Floating that idea, AllianceDBS Research says such a prospect could create greater shareholder value. The research firm has advised Lafarge Malaysia’s minority shareholders not to accept the offer from YTL Cement, believing that the stock could fetch higher valuations.
A fund manager says that the acquisition of Lafarge Malaysia at a steep discount will allow for YTL Cement to be injected at a premium.
“The industry average for cement companies is 1.7 times book.
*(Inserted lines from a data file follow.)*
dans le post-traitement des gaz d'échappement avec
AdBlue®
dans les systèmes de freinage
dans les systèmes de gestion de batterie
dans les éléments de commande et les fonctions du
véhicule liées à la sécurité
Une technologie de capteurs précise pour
So, the merged entity has the potential for value-creation through the injection of assets via a similar business.”
Assuming the stock is valued at its three-year forward P/BV mean (of 1.7 times book value) on completion of the offer, it would imply a RM4.55 value/share for Lafarge Malaysia, says AllianceDBS.
Shares in Lafarge Malaysia jumped 12.72% or 42 sen to RM3.72 on the day that the deal was announced.
It closed unchanged yesterday, giving the stock a market cap of RM3.16bil.
The multinational corporation stock, which used to trade at an average of RM6.83 in the last five years, dipped to a low of RM1.80 in December last year.
In the case of YTL Corp, it last traded at RM1.19, up one sen from the day before. Its market cap stood at RM12.98bil.